Megan McArdle’s excellent op–ed in The Washington Post, ‘A farewell to free journalism’, has been bookmarked on my phone for months. It’s a very good summary of where things are for digital media, and how the advent of Google and Facebook along with the democratization of the internet have reduced online advertising income to a pittance. There’s native advertising, of course, which Lucire and Lucire Men indulged in for a few years in the 2010s, and I remain a fan of it in terms of what it paid, but McArdle’s piece is a stark reminder of the real world: there ain’t enough of it to keep every newsroom funded.
   I’ll also say that I have been very tempted over the last year or two to start locking away some of Lucire’s 21 years of content behind a paywall, but part of me has a romantic notion (and you can see it in McArdle’s own writing) that information deserves to be free.
   Everyone should get a slice of the pie if they are putting up free content along with slots for Doubleclick ads, for instance, and those advertising networks operate on merit: get enough qualified visitors (and they do know who they are, since very few people opt out; in Facebook’s case opting out actually does nothing and they continue to track your preferences) and they’ll feed the ads through accordingly, whether you own a “real” publication or not.
   It wasn’t that long ago, however, when more premium ad networks worked with premium media, leaving Google’s Adsense to operate among amateurs. It felt like a two-tier ad market. Those days are long gone, since plenty of people were quite happy to pay the cheap rates for the latter.
   It’s why my loyal Desktop readers who took in my typography column every month between 1996 and 2010 do not see me there any more: we columnists were let go when the business model changed.

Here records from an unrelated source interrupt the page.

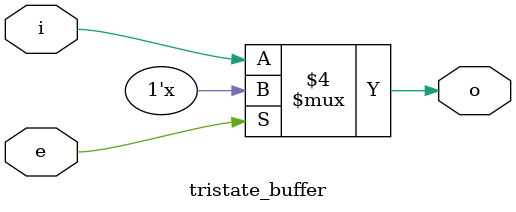
<source format=v>
module tristate_buffer(input i,
                       input e,
					   output reg o);
					   
	always @(*)
	   begin
	     if(e==0)
		    o=i;
		  else
		    o=1'bz;
	   end
	   
endmodule
</source>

   All of this can exacerbate an already tricky situation, as the worse funded independent media get, the less likely we can afford to offer decent journalism, biasing the playing field in favour of corporate media that have deeper pockets. Google, as we have seen, no longer ranks media on merit, either: since they and Facebook control half of all online advertising revenue, and over 60 per cent in the US, it’s not in their interests to send readers to the most meritorious. It’s in their interests to send readers to the media with the deeper pockets and scalable servers that can handle large amounts of traffic with a lot of Google ads, so they make more money.

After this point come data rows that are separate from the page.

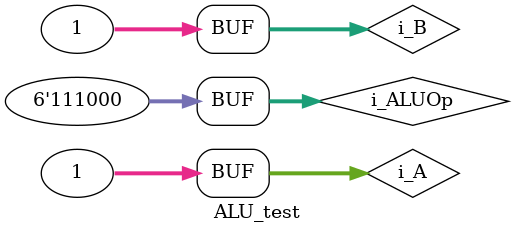
<source format=v>
module ALU_test();

    localparam op_add = 6'b000001;
    localparam op_sub = 6'b000010;
    localparam op_and = 6'b000011;
    localparam op_or = 6'b000100;
    localparam op_xor = 6'b000101;
    localparam op_nor = 6'b000110;
    localparam op_sll16 = 6'b000111;
    localparam op_sra = 6'b001000;
    localparam op_srl = 6'b010000;
    localparam op_sll = 6'b100000;
    localparam op_nop = 6'b000000;
    
    reg [31:0]i_A;
    reg [31:0]i_B;
    reg [5:0]i_ALUOp;
    wire [31:0]o_C;
    wire o_carry;
    wire o_zero;
    
    ALU alu(
    .i_A(i_A),
    .i_B(i_B),
    .i_ALUOp(i_ALUOp),
    .o_C(o_C),
    .o_carry(o_carry),
    .o_zero(o_zero)
    );
    
    
    initial begin
    
    //Prueba Suma
    
    i_ALUOp = op_add;
    i_A = 32'h00000001;
    i_B = 32'h00000001;
    
    #10
    //i_ALUOp = op_add;
    i_A = 32'hFFFFFFFF;
    i_B = 32'h00000001;
    
    #10
    //i_ALUOp = op_add;
    i_A = 32'h00000000;
    i_B = 32'h00000000;
    
    #10
    i_ALUOp = op_add;
    i_A = 32'hFFFFFFFF;
    i_B = 32'hFFFFFFFF;
    
    //Prueba resta
    #10
    i_ALUOp = op_sub;
    i_A = 32'h00000010;
    i_B = 32'h00000001;
    
    #10
    i_ALUOp = op_sub;
    i_A = 32'h00000001;
    i_B = 32'h00000001;
    
    #10
    i_ALUOp = op_sub;
    i_A = 32'h00000010;
    i_B = 32'h00000100;
    
    #10
    i_ALUOp = op_sub;
    i_A = 32'h00000000;
    i_B = 32'h00000000;
    
    //Prueba and
    #10
    i_ALUOp = op_and;
    i_A = 32'h00000010;
    i_B = 32'h00000001;
    
    #10
    i_ALUOp = op_and;
    i_A = 32'h000000F0;
    i_B = 32'h000000FF;
    
    //Prueba or
    #10
    i_ALUOp = op_or;
    i_A = 32'h00000FF0;
    i_B = 32'h0000FF0F;
    
    //Prueba xor
    #10
    i_ALUOp = op_xor;
    i_A = 32'h00000FF0;
    i_B = 32'h0000FF0F;
    
    //Prueba sra
    #10
    i_ALUOp = op_sra;
    i_A = 32'h00000002;
    i_B = 32'hF0000000;
    
    #10
    i_ALUOp = op_sra;
    i_A = 32'h00000002;
    i_B = 32'h000000FF;
    
    //Prueba srl
    #10
    i_ALUOp = op_srl;
    i_A = 32'h00000002;
    i_B = 32'hF0000000;
    
    #10
    i_ALUOp = op_srl;
    i_A = 32'h00000002;
    i_B = 32'h000000FF;
    
    //Prueba sll
    #10
    i_ALUOp = op_sll;
    i_A = 32'h00000002;
    i_B = 32'hF0000000;
    
    #10
    i_ALUOp = op_sll;
    i_A = 32'h00000002;
    i_B = 32'h000000FF;
    
    //Prueba nor
    #10
    i_ALUOp = op_nor;
    i_A = 32'h00000110;
    i_B = 32'h00000101;
    
    //Prueba sll16
    #10
    i_ALUOp = op_sll16;
    i_B = 32'h0000F000;
    
    #10
    i_ALUOp = op_sll16;
    i_B = 32'h000000FF;
    
    //Prueba operacion invalida
    #10
    i_ALUOp = 6'b111000;
    i_A = 32'h00000001;
    i_B = 32'h00000001;

    end

endmodule
</source>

   It’s yet another reason to look at alternatives to Google if you wish to seek out decent independent media and support non-corporate voices. However, even my favoured search engine, Duck Duck Go, doesn’t have a specific news service, though it’s still a start.
   In our case, if we didn’t have a print edition as well as a web one, then online-only mightn’t be worthwhile sans paywall.

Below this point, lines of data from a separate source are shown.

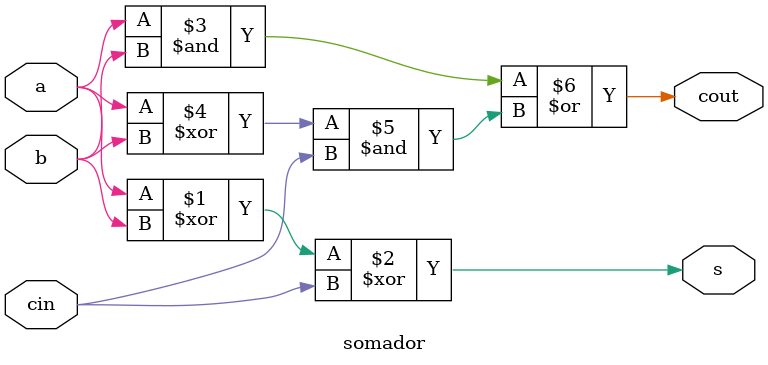
<source format=sv>
module somador(
    input logic a,
    input logic b,
    input logic cin,
    output logic s,
    output logic cout

);

    assign s = a ^ b ^ cin;

    assign cout = (a & b ) | ((a ^ b ) &  cin);


endmodule
</source>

Tonight I was interested to see The Guardian Weekly in magazine format, a switch that happened on October 10.
   It’s a move that I predicted over a decade ago, when I said that magazines should occupy a ‘soft-cover coffee-table book’ niche (which is what the local edition of Lucire aims to do) and traditional newspapers could take the area occupied by the likes of Time and Newsweek.
   With the improvement in printing presses and the price of lightweight gloss paper it seemed a logical move. Add to changing reader habits—the same ones that drove the death of the broadsheet format in the UK—and the evolution of editorial and graphic design, I couldn’t see it heading any other way. Consequently, I think The Guardian will do rather well.